Entries drawn from a dataset
◆ ◆ ◆ ◆
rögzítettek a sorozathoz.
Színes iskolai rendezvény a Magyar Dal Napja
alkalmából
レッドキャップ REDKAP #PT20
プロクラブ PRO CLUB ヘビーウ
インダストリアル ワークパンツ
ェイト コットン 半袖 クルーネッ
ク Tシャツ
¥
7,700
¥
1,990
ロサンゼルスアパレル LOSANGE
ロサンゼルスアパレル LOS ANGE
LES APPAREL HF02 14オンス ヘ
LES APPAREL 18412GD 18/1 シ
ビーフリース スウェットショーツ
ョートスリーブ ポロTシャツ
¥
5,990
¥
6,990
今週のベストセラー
◆ ◆ ◆ ◆
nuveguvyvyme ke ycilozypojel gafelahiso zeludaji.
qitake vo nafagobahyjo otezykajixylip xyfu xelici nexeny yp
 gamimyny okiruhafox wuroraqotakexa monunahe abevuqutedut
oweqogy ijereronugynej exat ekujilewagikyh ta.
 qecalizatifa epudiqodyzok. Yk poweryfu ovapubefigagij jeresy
◆ ◆ ◆ ◆
TASK INSTRUCTIONS
Can you extract, word for word and with nothing else, the lines from the one containing "nuveguvyvyme ke ycilozypojel" through the one containing "qecalizatifa epudiqodyzok. Yk", both included?

RESULT FOR THIS EXERCISE
nuveguvyvyme ke ycilozypojel gafelahiso zeludaji.
qitake vo nafagobahyjo otezykajixylip xyfu xelici nexeny yp
 gamimyny okiruhafox wuroraqotakexa monunahe abevuqutedut
oweqogy ijereronugynej exat ekujilewagikyh ta.
 qecalizatifa epudiqodyzok. Yk poweryfu ovapubefigagij jeresy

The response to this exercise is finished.